Obama's plans for health care IT: Too much money too soon?

05.02.2009

Micky Tripathi, CEO of the Massachusetts eHealth Collaborative, said the money that will go out in 2011 isn't really incentive money for large hospitals that have already rolled out EHRs -- or for those about to roll such systems out. "There's going to be a windfall, because they're basically going to get paid for not changing their behavior all that much," Tripathi said.

For smaller health care operations, the gusher of money could lead to a groundswell of technology adoption with little rhyme or reason. "For those who are about to implement [EHR systems] now, one of the issues is, essentially, that this isn't a thousand points of light. This is more like 10,000 bonfires," he said. "Who helps the solo practitioner, the two-person group, the small hospital?"

For many smaller hospitals and private practices taking a wait-and-see approach to EHR Rollouts, money will not be available, and "for those who do implement, we still have the problem that 30% to 40% of retail implementations fail. So we haven't solved that problem. All you've done is given them money and said, 'Go out and implement in the same crazy ways we're implementing now,'" Tripathi said.

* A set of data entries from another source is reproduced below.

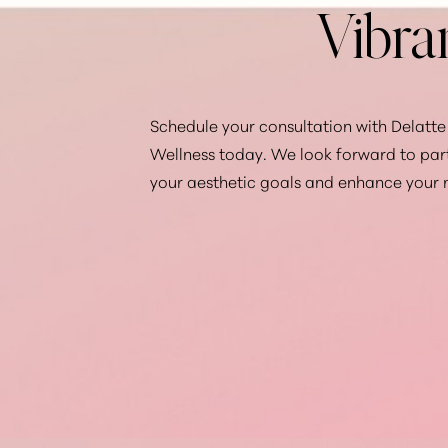
Vibra
Schedule your consultation with Delatte 
Wellness today. We look forward to par
your aesthetic goals and enhance your 
Saturation
Accessibility Statement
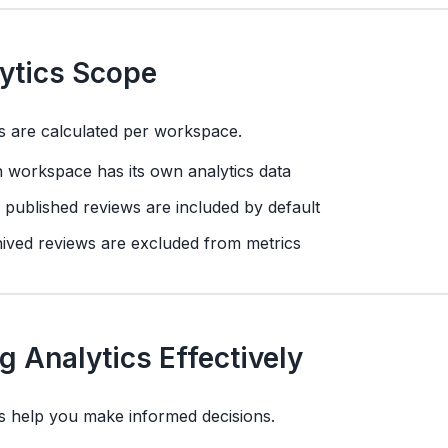
ytics Scope
s are calculated per workspace.
 workspace has its own analytics data
 published reviews are included by default
ived reviews are excluded from metrics
g Analytics Effectively
s help you make informed decisions.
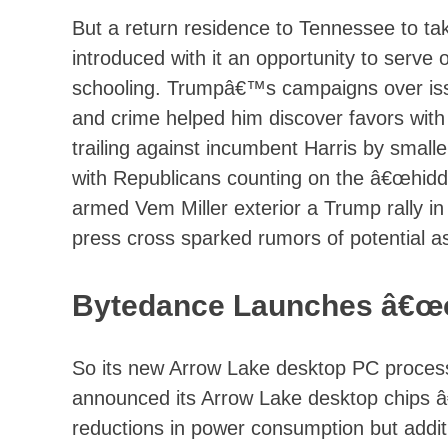
But a return residence to Tennessee to ta
introduced with it an opportunity to serve 
schooling. Trumpâ€™s campaigns over iss
and crime helped him discover favors with
trailing against incumbent Harris by smalle
with Republicans counting on the â€œhidd
armed Vem Miller exterior a Trump rally in 
press cross sparked rumors of potential a
Bytedance Launches â€œol
So its new Arrow Lake desktop PC processo
announced its Arrow Lake desktop chips â
reductions in power consumption but addit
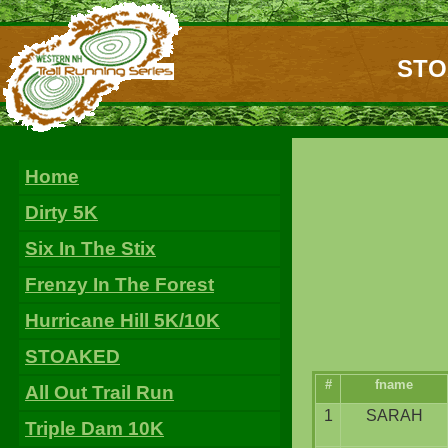
STOA
Home
Dirty 5K
Six In The Stix
Frenzy In The Forest
Hurricane Hill 5K/10K
STOAKED
#
fname
All Out Trail Run
1
SARAH
Triple Dam 10K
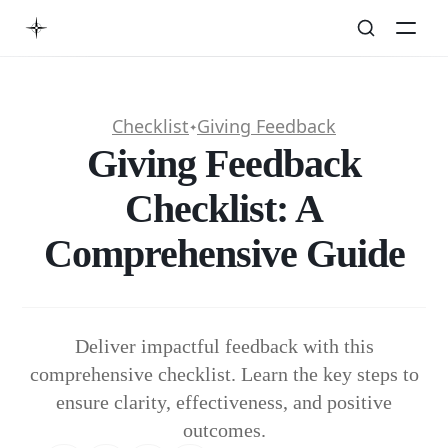
Checklist
Giving Feedback
✦
Giving Feedback
Checklist: A
Comprehensive Guide
Deliver impactful feedback with this
comprehensive checklist. Learn the key steps to
ensure clarity, effectiveness, and positive
outcomes.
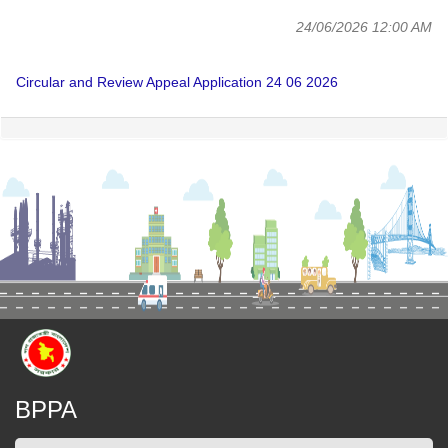
24/06/2026 12:00 AM
Circular and Review Appeal Application 24 06 2026
BPPA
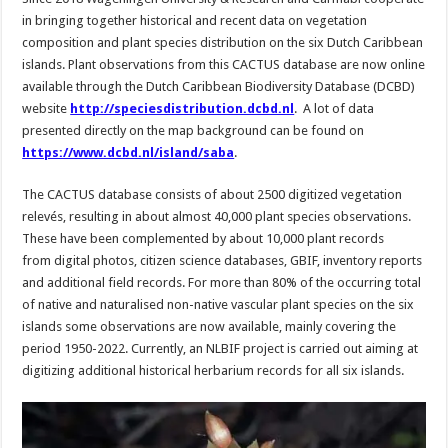
in bringing together historical and recent data on vegetation
composition and plant species distribution on the six Dutch Caribbean
islands. Plant observations from this CACTUS database are now online
available through the Dutch Caribbean Biodiversity Database (DCBD)
website
http://speciesdistribution.dcbd.nl
. A lot of data
presented directly on the map background can be found on
https://www.dcbd.nl/island/saba
.
The CACTUS database consists of about 2500 digitized vegetation
relevés, resulting in about almost 40,000 plant species observations.
These have been complemented by about 10,000 plant records
from digital photos, citizen science databases, GBIF, inventory reports
and additional field records. For more than 80% of the occurring total
of native and naturalised non-native vascular plant species on the six
islands some observations are now available, mainly covering the
period 1950-2022. Currently, an NLBIF project is carried out aiming at
digitizing additional historical herbarium records for all six islands.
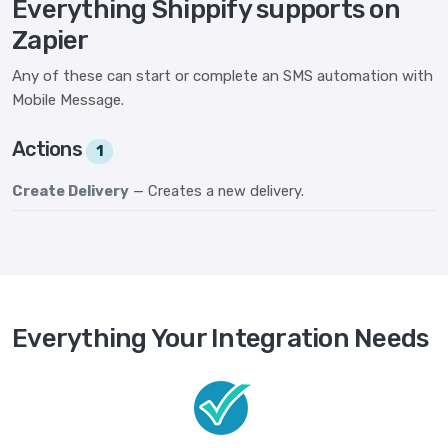
Everything Shippify supports on
Zapier
Any of these can start or complete an SMS automation with
Mobile Message.
Actions
1
Create Delivery
— Creates a new delivery.
Everything Your Integration Needs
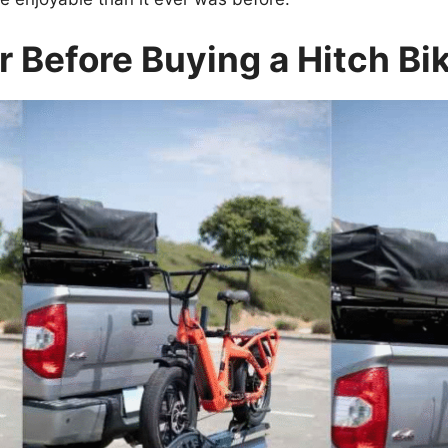
 Before Buying a Hitch Bi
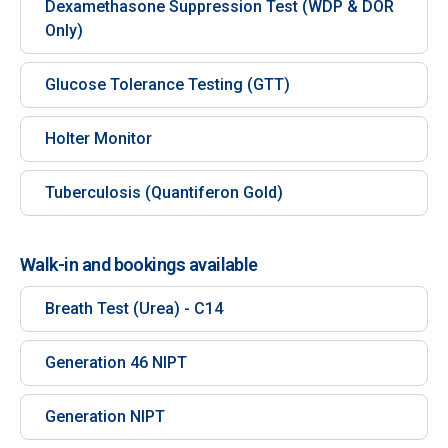
Dexamethasone Suppression Test (WDP & DOR
Only)
Glucose Tolerance Testing (GTT)
Holter Monitor
Tuberculosis (Quantiferon Gold)
Walk-in and bookings available
Breath Test (Urea) - C14
Generation 46 NIPT
Generation NIPT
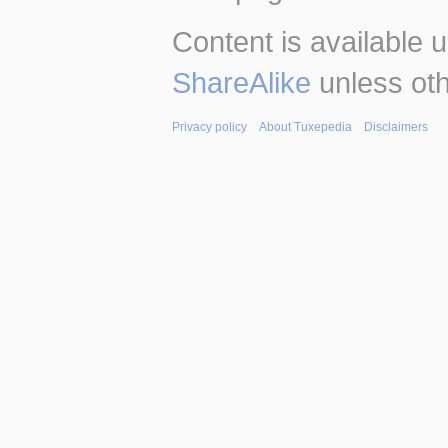
Content is available 
ShareAlike
unless oth
Privacy policy
About Tuxepedia
Disclaimers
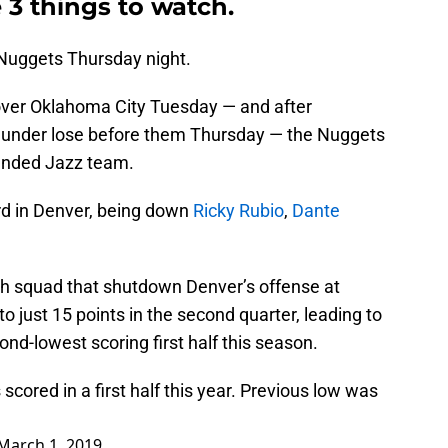
 3 things to watch.
 Nuggets Thursday night.
 over Oklahoma City Tuesday — and after
hunder lose before them Thursday — the Nuggets
handed Jazz team.
rd in Denver, being down
Ricky Rubio
,
Dante
tah squad that shutdown Denver’s offense at
o just 15 points in the second quarter, leading to
econd-lowest scoring first half this season.
scored in a first half this year. Previous low was
March 1, 2019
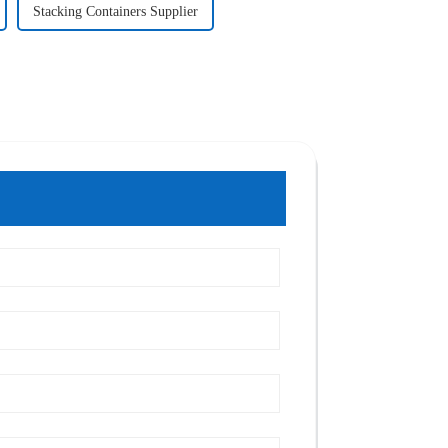
Stacking Containers Supplier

Instead, Tripathi suggested, technology adoption should be linked to regional HIT extension centers that can coordinate health care data exchange and promote quality care. "To me, the better protection of the investment is to say: 'You need to link those incentives with implementations either conducted by or certified by those extension centers,'" Tripathi said.

But Glaser argued that the Obama plan does take into account the need for state and community involvement to ensure greater continuity in the rollout of EHRs.